» **Task item**
The required answer is a copy of each line in the entries below that includes "Highways".

Saved entries
*** Block opens ***

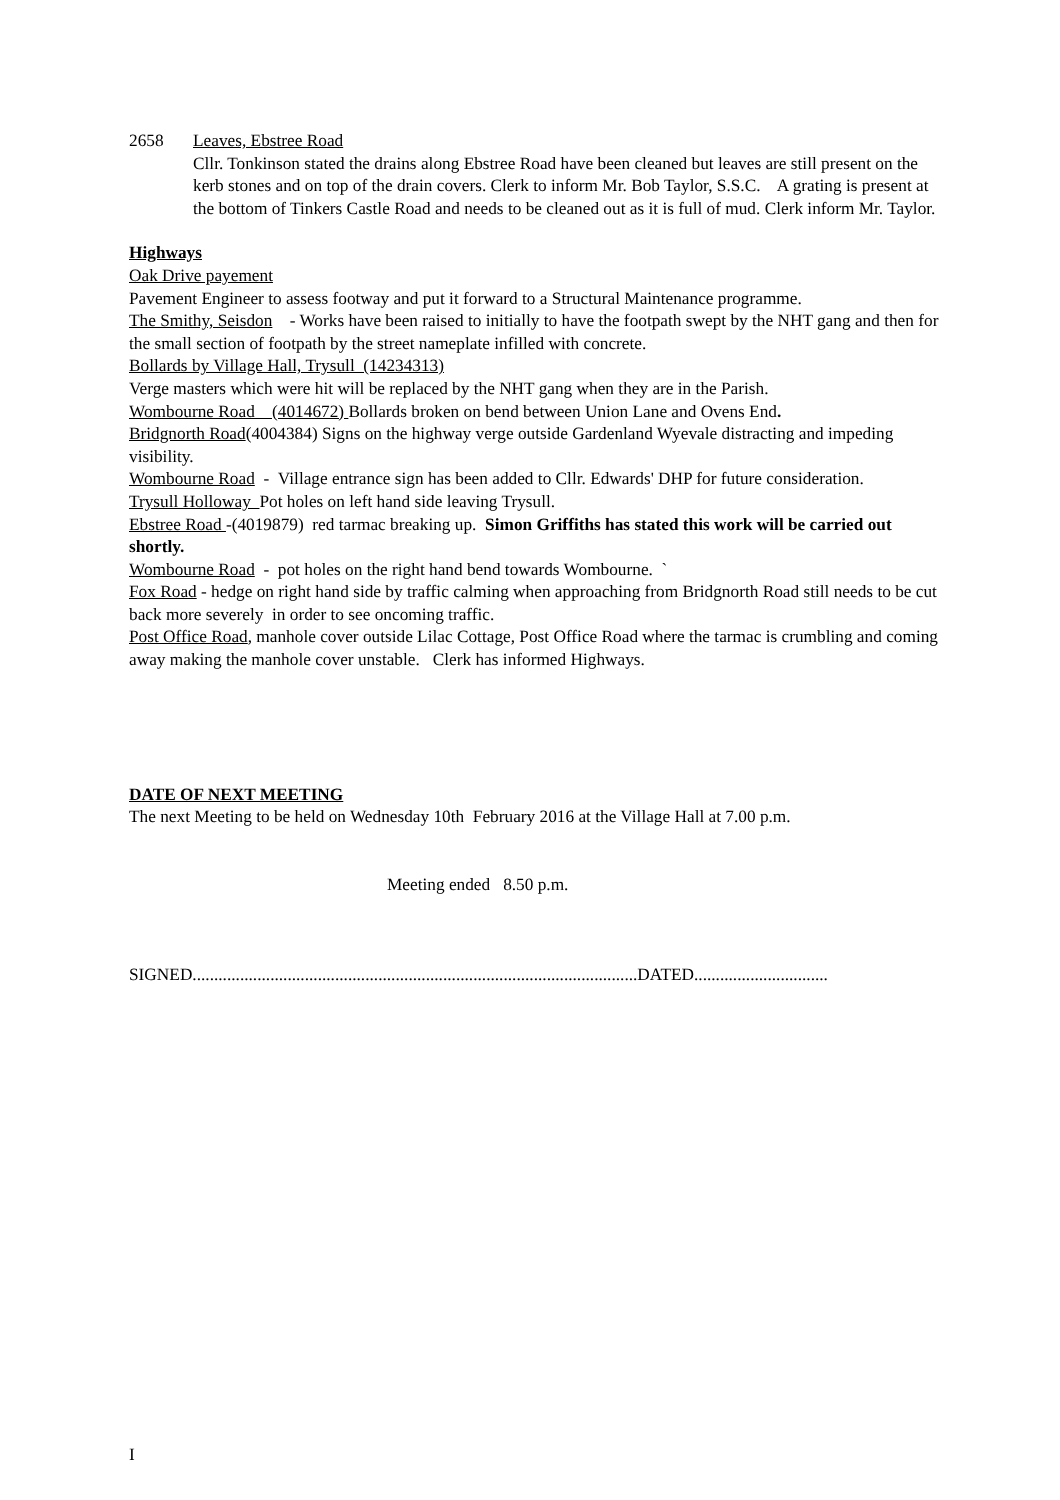2658 Leaves, Ebstree Road
Cllr. Tonkinson stated the drains along Ebstree Road have been cleaned but leaves are still present on the kerb stones and on top of the drain covers. Clerk to inform Mr. Bob Taylor, S.S.C. A grating is present at the bottom of Tinkers Castle Road and needs to be cleaned out as it is full of mud. Clerk inform Mr. Taylor.
Highways
Oak Drive payement
Pavement Engineer to assess footway and put it forward to a Structural Maintenance programme.
The Smithy, Seisdon - Works have been raised to initially to have the footpath swept by the NHT gang and then for the small section of footpath by the street nameplate infilled with concrete.
Bollards by Village Hall, Trysull (14234313)
Verge masters which were hit will be replaced by the NHT gang when they are in the Parish.
Wombourne Road (4014672) Bollards broken on bend between Union Lane and Ovens End.
Bridgnorth Road(4004384) Signs on the highway verge outside Gardenland Wyevale distracting and impeding visibility.
Wombourne Road - Village entrance sign has been added to Cllr. Edwards' DHP for future consideration.
Trysull Holloway Pot holes on left hand side leaving Trysull.
Ebstree Road -(4019879) red tarmac breaking up. Simon Griffiths has stated this work will be carried out shortly.
Wombourne Road - pot holes on the right hand bend towards Wombourne. `
Fox Road - hedge on right hand side by traffic calming when approaching from Bridgnorth Road still needs to be cut back more severely in order to see oncoming traffic.
Post Office Road, manhole cover outside Lilac Cottage, Post Office Road where the tarmac is crumbling and coming away making the manhole cover unstable. Clerk has informed Highways.
DATE OF NEXT MEETING
The next Meeting to be held on Wednesday 10th February 2016 at the Village Hall at 7.00 p.m.
Meeting ended 8.50 p.m.
SIGNED.......................................................................................................DATED...............................
I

*** Block closes ***

» **Output of the exercise**
Highways
Post Office Road, manhole cover outside Lilac Cottage, Post Office Road where the tarmac is crumbling and coming away making the manhole cover unstable. Clerk has informed Highways.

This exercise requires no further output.